Ich habe eine Matrix von 336x256 Gleitkommazahlen (336 Bakteriengenome (Spalten) x 256 normalisierte Tetranukleotidfrequenzen (Zeilen), z. B. addiert sich jede Spalte zu 1).
Ich erhalte gute Ergebnisse, wenn ich meine Analyse mit der Hauptkomponentenanalyse durchführe. Zuerst berechne ich die kmeans-Cluster anhand der Daten, führe dann eine PCA durch und färbe die Datenpunkte basierend auf der anfänglichen kmeans-Clusterbildung in 2D und 3D:
library(tsne)
library(rgl)
library(FactoMineR)
library(vegan)
# read input data
mydata <-t(read.csv("freq.out", header = T, stringsAsFactors = F, sep = "\t", row.names = 1))
# Kmeans Cluster with 5 centers and iterations =10000
km <- kmeans(mydata,5,10000)
# run principle component analysis
pc<-prcomp(mydata)
# plot dots
plot(pc$x[,1], pc$x[,2],col=km$cluster,pch=16)
# plot spiderweb and connect outliners with dotted line
pc<-cbind(pc$x[,1], pc$x[,2])
ordispider(pc, factor(km$cluster), label = TRUE)
ordihull(pc, factor(km$cluster), lty = "dotted")
# plot the third dimension
pc3d<-cbind(pc$x[,1], pc$x[,2], pc$x[,3])
plot3d(pc3d, col = km$cluster,type="s",size=1,scale=0.2)

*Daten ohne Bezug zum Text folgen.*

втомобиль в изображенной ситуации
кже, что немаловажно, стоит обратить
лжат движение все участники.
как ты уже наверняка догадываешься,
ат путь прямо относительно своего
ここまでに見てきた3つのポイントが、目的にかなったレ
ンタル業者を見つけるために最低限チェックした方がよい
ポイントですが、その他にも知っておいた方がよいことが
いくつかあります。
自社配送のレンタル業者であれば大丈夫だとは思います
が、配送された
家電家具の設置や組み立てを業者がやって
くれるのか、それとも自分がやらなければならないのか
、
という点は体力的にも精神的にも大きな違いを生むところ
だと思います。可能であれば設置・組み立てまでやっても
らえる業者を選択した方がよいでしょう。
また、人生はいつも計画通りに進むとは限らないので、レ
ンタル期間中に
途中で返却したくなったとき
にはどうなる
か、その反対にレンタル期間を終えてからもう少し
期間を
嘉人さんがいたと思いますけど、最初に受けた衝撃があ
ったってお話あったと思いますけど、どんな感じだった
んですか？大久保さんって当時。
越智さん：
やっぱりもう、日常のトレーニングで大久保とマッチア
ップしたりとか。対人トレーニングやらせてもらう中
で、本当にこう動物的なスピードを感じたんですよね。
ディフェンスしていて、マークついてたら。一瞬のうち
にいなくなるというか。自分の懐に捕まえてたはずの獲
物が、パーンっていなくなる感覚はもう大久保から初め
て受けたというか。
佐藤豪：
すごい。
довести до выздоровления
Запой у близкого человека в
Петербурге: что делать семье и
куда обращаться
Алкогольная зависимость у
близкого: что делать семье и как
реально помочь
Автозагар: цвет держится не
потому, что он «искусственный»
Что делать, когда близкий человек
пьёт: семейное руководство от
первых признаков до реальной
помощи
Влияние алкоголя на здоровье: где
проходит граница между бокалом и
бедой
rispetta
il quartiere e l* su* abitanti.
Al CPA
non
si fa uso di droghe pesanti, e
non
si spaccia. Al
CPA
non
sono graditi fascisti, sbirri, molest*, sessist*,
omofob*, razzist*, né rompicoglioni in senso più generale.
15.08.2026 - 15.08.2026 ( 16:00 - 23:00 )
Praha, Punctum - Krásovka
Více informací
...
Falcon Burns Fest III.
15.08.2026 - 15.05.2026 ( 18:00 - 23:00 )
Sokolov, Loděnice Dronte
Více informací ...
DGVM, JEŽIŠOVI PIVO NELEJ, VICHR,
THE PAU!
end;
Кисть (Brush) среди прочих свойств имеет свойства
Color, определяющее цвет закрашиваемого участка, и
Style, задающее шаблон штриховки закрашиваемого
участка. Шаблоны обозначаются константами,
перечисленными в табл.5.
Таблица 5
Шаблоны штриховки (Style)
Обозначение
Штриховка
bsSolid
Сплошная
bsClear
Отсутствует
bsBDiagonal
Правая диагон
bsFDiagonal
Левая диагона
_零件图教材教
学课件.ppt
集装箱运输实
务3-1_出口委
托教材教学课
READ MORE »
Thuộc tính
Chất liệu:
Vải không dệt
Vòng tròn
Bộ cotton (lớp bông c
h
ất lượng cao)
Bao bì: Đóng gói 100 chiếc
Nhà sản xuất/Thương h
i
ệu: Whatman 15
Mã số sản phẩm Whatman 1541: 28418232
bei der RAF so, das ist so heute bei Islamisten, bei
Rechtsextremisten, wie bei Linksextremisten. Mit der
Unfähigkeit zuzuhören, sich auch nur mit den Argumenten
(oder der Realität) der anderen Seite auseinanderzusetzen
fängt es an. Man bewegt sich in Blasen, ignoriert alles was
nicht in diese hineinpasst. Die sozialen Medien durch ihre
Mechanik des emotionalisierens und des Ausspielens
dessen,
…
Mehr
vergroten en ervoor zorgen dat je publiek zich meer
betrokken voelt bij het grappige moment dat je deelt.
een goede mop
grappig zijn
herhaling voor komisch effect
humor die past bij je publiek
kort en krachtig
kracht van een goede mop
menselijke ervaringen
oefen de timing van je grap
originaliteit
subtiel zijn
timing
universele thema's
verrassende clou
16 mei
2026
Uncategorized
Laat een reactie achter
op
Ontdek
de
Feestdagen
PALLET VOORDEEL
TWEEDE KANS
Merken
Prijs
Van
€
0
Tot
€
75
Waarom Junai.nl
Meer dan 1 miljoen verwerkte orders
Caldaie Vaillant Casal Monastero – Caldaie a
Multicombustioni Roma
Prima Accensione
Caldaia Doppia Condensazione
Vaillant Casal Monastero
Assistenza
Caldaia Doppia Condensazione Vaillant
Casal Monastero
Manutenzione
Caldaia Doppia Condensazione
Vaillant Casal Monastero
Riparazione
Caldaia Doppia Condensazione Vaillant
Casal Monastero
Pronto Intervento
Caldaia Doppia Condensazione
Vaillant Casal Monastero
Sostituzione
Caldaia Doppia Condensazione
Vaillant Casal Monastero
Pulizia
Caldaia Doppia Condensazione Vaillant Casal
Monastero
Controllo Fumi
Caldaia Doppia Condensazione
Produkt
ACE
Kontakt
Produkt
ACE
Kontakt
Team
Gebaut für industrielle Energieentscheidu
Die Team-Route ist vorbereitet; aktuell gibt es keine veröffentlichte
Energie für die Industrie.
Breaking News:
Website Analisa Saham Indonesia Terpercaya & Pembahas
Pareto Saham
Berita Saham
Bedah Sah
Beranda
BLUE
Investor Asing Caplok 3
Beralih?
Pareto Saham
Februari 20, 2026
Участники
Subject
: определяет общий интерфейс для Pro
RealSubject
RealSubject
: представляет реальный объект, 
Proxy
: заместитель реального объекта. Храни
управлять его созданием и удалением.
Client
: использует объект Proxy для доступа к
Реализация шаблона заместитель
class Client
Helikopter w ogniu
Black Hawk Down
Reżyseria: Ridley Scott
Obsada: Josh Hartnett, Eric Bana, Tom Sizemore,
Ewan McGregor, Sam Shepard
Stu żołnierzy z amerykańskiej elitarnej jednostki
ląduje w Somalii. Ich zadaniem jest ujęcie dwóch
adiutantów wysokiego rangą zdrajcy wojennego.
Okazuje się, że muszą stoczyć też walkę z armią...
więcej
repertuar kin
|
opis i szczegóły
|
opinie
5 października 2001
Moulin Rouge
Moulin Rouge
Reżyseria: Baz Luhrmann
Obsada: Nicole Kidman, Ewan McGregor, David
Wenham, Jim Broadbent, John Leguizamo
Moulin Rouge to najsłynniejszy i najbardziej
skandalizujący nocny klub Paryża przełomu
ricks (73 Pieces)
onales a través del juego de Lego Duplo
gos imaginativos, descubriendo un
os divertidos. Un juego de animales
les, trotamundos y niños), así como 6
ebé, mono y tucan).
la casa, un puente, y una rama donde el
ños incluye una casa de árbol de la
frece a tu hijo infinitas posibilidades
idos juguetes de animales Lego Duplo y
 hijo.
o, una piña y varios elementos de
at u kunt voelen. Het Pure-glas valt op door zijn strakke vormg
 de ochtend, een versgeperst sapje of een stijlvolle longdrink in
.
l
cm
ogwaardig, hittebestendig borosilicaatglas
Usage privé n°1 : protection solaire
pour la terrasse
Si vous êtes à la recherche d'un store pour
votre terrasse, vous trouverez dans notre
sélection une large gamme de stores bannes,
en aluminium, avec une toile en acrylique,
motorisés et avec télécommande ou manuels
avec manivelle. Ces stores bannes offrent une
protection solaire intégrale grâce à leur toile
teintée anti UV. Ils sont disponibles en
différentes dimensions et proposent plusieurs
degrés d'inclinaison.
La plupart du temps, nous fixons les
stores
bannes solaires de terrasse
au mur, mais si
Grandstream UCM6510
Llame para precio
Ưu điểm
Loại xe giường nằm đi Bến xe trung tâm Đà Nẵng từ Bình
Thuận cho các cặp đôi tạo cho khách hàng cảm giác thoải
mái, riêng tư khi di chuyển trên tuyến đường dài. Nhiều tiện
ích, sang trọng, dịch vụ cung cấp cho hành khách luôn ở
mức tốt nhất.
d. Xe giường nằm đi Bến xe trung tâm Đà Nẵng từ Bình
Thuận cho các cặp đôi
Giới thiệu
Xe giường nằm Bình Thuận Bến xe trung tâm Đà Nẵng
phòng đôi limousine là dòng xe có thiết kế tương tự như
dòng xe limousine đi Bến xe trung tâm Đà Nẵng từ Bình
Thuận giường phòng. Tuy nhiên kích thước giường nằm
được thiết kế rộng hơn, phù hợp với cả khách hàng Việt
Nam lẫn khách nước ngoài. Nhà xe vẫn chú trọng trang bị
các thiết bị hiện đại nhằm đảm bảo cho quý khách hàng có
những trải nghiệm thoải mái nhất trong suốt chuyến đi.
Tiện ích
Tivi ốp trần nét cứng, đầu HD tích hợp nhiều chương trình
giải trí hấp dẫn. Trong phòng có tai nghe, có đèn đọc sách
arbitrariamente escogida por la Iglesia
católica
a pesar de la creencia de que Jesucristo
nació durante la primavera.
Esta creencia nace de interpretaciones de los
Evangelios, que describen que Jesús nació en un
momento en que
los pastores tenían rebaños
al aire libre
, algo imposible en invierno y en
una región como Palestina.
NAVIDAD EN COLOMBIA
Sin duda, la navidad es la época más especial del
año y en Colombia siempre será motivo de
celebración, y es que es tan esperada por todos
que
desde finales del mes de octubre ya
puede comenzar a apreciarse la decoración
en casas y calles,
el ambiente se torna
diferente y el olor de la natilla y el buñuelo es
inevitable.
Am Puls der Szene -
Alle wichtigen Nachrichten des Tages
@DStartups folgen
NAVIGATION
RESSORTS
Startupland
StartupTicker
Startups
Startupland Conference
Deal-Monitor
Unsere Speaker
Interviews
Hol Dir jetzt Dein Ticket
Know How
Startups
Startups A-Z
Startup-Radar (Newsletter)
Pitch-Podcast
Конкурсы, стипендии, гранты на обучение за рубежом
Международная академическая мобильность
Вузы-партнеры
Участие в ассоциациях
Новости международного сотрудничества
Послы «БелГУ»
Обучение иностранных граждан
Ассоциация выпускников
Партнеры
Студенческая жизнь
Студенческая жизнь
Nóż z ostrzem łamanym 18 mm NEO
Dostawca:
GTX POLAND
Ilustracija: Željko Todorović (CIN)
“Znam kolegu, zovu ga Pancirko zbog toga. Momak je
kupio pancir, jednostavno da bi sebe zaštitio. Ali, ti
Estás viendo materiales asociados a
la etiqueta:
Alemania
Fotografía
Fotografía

Aber wenn ich versuche, die PCA mit der t-SNE-Methode zu tauschen, sehen die Ergebnisse sehr unerwartet aus:
tsne_data <- tsne(mydata, k=3, max_iter=500, epoch=500)
plot(tsne_data[,1], tsne_data[,2], col=km$cluster, pch=16)
ordispider(tsne_data, factor(km$cluster), label = TRUE)
ordihull(tsne_data, factor(km$cluster), lty = "dotted")
plot3d(tsne_data, main="T-SNE", col = km$cluster,type="s",size=1,scale=0.2)
Meine Frage ist hier, warum das kmeans-Clustering sich so stark von dem unterscheidet, was t-SNE berechnet. Ich hätte eine noch bessere Trennung zwischen den Clustern erwartet als das, was der PCA tut, aber es sieht für mich fast zufällig aus. Weißt du warum das so ist? Fehlt mir ein Skalierungsschritt oder eine Art Normalisierung?